Prairie dogs moved to safer ground at Thunder Basin

Prairie dogs moved to safer ground at Thunder Basin

Collaborative relocation project bodes well for recovery of prairie species


From the outside, it looked like a simple matter of moving animals from one place to another. But for our Rocky Mountain Representative Jonathan Proctor, it was a precedent-setting triumph for wildlife conservation on America's National Grasslands.

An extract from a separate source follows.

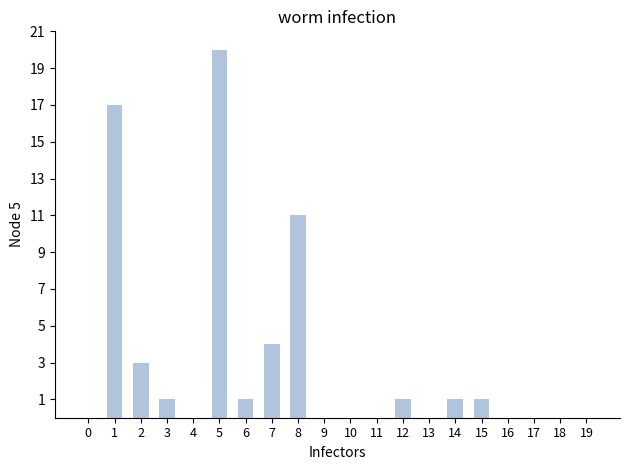

Reading left to right, what are all the values shown in this chart?

0=0	1=17	2=3	3=1	4=0	5=20	6=1	7=4	8=11	9=0	10=0	11=0	12=1	13=0	14=1	15=1	16=0	17=0	18=0	19=0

Proctor worked 16-hour shifts for seven straight days this July, helping trap 120 prairie dogs and relocating them to a protected area within Thunder Basin National Grassland in eastern Wyoming. Thus began a unique collaborative partnership with the U.S. Forest Service, Wyoming Game and Fish, the U.S. Fish and Wildlife Service and fellow prairie dog experts from the Humane Society of the United States, World Wildlife Fund and Biodiversity Conservation Alliance to relocate hundreds of prairie dogs from the periphery of this protected area to their new home at its center.

Prairie dogs are a "keystone" species of the Great Plains. They once numbered in the millions, or even billions, and provided abundant food and shelter for numerous other species of wildlife. But by the early 1900s, less than five percent remained as a result of plowing, poisoning, exotic disease and shooting. Prairie dogs live in colonies that once covered 10 to 20 percent of the Great Plains, but today these colonies cover less than one percent.